▸ **What is being asked**
In the data below, rewrite the stretch from "może być fresk w Kaplicy ​Sykstyńskiej,⁣ gdzi" through "Wierzenia rzymskie ⁢w co", putting "Eneis" in place of "Eneida" and leaving everything else as it is.

▸ **The records**
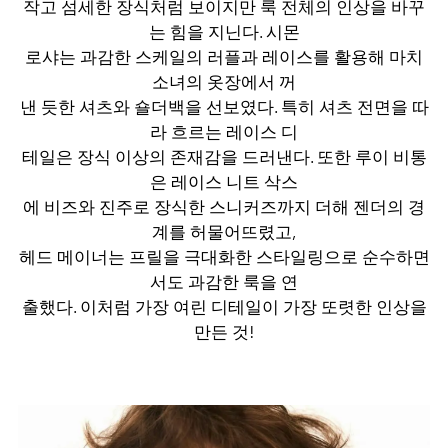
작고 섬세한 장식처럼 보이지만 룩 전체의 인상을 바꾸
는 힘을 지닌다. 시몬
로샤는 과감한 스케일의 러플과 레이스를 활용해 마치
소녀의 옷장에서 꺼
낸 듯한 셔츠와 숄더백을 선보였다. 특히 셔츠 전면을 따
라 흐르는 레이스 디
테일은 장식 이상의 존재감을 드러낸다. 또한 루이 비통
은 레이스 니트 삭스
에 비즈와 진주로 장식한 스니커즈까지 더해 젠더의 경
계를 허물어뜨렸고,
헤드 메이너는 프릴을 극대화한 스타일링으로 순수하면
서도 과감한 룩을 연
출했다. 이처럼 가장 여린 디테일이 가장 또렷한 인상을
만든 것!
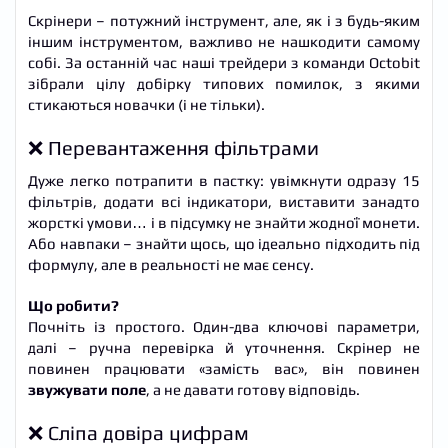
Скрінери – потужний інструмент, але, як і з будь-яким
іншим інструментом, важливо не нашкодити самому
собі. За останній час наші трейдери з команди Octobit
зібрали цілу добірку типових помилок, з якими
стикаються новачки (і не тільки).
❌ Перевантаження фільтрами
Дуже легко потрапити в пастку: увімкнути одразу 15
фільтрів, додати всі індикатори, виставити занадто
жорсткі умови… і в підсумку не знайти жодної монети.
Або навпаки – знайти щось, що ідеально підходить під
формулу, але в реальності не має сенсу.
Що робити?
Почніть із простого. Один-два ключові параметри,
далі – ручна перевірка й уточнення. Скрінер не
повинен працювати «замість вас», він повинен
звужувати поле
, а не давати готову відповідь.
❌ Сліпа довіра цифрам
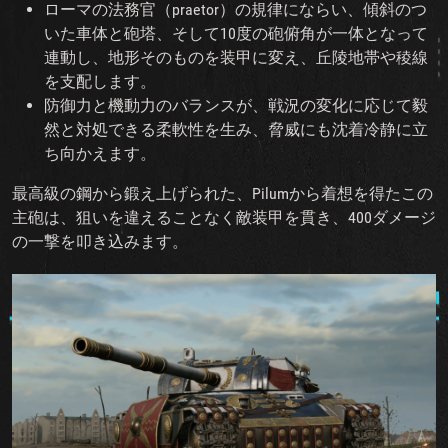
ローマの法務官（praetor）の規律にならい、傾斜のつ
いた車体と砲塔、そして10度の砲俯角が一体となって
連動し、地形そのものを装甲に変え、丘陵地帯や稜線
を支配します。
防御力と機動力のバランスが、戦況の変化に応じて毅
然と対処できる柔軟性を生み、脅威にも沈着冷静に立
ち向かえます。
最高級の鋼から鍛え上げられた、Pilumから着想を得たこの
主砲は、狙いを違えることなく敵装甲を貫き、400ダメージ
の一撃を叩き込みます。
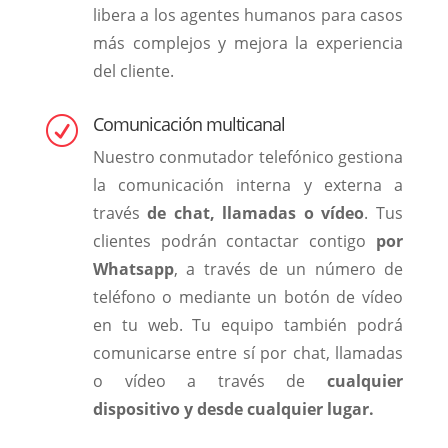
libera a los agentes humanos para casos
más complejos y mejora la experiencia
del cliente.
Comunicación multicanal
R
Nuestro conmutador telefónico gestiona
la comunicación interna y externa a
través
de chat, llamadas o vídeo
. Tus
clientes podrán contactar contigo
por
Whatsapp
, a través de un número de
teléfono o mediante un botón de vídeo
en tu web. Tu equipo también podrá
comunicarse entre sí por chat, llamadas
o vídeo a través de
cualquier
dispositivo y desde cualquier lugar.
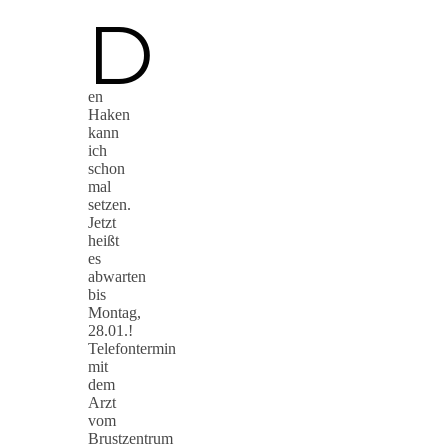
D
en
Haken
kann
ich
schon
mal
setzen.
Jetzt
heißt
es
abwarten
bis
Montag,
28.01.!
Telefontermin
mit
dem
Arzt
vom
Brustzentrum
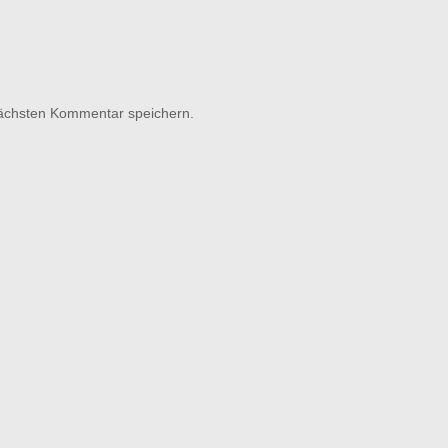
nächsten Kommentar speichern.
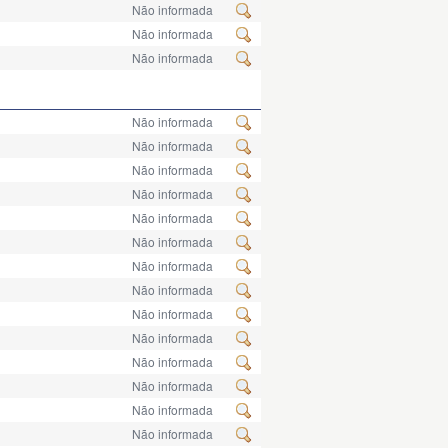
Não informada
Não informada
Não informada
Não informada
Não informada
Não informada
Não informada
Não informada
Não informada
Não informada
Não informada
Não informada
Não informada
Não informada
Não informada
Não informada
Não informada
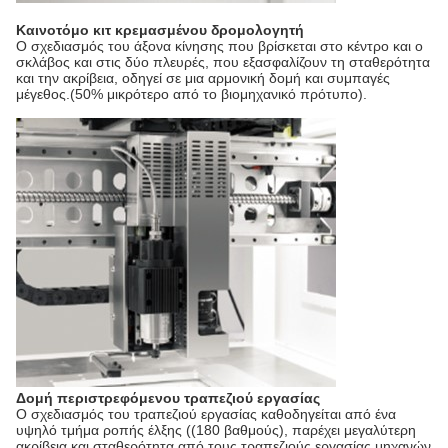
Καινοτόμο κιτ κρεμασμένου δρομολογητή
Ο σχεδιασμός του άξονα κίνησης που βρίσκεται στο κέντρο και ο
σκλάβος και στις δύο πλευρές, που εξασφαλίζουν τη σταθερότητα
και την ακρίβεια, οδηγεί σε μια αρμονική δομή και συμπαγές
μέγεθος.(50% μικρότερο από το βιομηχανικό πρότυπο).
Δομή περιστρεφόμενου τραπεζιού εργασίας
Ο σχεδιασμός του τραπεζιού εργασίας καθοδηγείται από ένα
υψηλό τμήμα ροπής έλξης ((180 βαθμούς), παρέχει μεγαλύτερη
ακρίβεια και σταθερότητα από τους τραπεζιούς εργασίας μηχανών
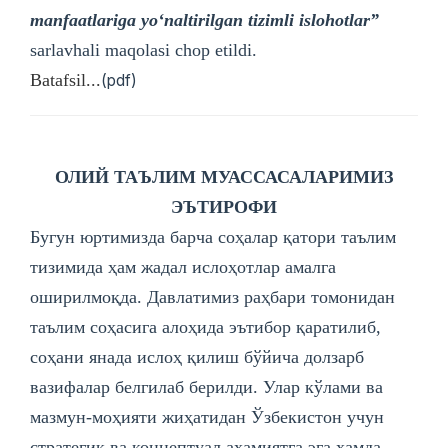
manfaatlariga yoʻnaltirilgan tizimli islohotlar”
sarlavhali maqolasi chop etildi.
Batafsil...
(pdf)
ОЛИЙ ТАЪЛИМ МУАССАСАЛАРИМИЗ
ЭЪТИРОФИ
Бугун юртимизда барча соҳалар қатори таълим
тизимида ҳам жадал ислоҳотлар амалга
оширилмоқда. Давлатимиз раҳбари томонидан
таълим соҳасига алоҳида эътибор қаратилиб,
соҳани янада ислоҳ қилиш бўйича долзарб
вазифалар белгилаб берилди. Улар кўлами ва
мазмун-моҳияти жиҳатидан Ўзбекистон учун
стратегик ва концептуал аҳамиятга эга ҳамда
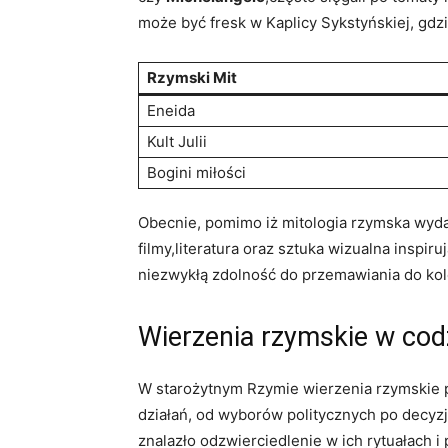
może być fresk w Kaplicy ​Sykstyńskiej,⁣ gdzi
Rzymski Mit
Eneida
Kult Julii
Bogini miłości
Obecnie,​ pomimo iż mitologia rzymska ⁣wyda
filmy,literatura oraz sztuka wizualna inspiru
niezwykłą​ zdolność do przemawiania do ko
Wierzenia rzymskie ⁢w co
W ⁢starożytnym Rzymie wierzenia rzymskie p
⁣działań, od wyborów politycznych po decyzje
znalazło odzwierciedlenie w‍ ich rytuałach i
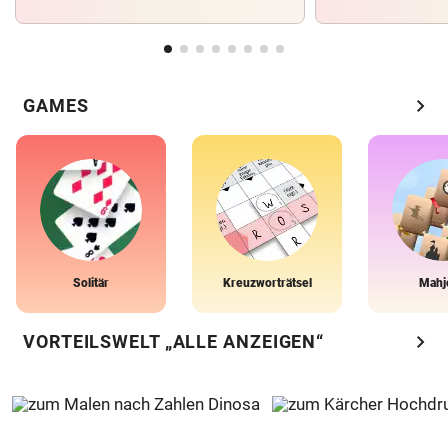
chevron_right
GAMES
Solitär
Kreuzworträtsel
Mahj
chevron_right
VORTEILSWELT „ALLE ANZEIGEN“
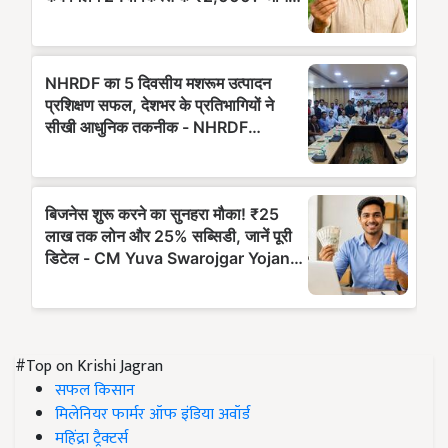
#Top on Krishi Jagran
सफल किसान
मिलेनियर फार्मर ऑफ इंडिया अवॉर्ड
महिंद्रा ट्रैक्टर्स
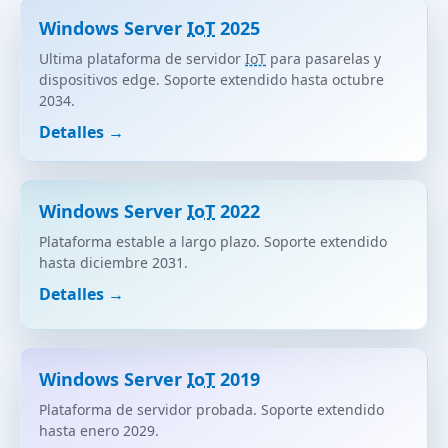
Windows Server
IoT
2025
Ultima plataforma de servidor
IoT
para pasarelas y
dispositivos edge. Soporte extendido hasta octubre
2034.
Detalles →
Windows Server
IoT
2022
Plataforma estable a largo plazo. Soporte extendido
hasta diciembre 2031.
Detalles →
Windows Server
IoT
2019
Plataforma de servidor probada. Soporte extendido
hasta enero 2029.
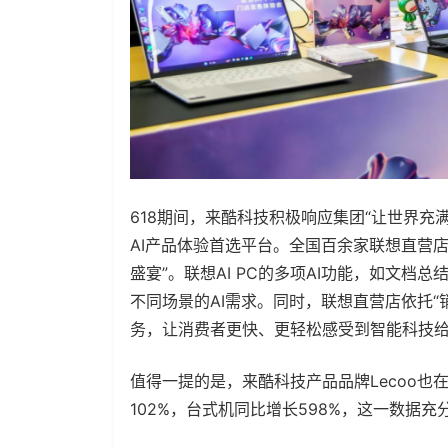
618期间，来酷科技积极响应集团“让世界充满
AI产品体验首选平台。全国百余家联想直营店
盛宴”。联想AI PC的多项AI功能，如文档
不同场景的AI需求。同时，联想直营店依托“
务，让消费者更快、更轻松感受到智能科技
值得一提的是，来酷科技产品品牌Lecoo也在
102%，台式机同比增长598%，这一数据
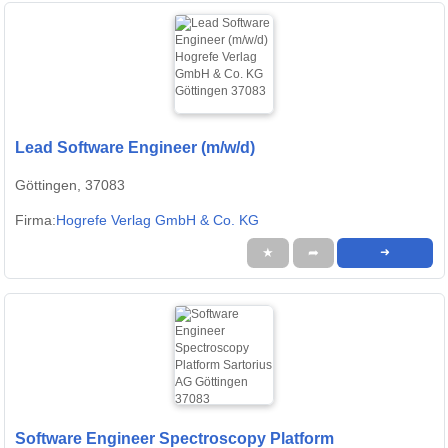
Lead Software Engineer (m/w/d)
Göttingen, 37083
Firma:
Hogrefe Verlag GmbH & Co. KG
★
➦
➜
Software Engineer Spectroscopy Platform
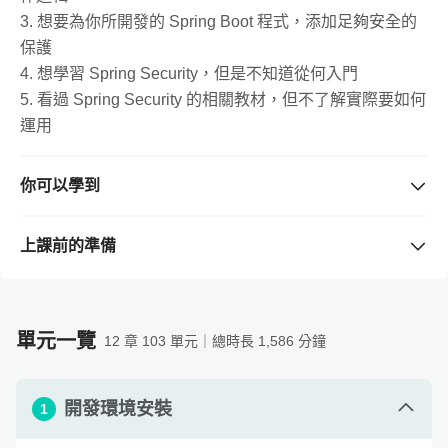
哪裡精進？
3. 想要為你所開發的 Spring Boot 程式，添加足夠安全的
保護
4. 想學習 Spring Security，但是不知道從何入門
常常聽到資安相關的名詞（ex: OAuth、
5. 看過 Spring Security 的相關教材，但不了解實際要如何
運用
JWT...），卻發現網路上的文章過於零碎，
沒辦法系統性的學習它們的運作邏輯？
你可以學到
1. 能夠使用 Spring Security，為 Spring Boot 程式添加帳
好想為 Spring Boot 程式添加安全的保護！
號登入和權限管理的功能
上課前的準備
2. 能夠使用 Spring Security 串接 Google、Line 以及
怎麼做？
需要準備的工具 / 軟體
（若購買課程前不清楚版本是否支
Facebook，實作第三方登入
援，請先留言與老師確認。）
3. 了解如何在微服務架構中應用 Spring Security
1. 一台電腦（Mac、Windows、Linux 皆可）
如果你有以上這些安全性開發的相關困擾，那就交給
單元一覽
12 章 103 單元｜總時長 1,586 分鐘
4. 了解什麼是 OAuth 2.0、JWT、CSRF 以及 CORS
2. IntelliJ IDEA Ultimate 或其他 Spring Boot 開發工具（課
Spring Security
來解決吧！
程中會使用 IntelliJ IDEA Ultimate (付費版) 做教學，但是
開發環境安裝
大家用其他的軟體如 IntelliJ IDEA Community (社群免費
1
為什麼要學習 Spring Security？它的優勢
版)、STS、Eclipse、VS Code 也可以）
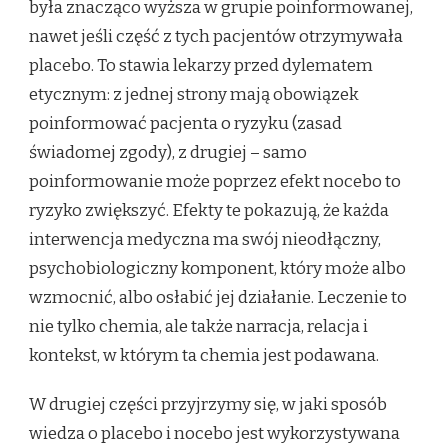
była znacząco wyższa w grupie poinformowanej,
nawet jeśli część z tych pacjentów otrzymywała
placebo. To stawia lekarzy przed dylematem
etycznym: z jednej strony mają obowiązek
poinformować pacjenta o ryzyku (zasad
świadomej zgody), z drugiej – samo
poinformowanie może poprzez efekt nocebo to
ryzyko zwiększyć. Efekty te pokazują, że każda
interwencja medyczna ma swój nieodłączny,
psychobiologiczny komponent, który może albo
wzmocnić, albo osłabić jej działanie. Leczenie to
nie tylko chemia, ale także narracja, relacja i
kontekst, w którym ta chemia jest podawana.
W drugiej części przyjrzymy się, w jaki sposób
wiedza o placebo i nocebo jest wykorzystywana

▸ **Your response**
może być fresk w Kaplicy ​Sykstyńskiej,⁣ gdzi
Rzymski Mit
Eneis
Kult Julii
Bogini miłości
Obecnie,​ pomimo iż mitologia rzymska ⁣wyda
filmy,literatura oraz sztuka wizualna inspiru
niezwykłą​ zdolność do przemawiania do ko
Wierzenia rzymskie ⁢w co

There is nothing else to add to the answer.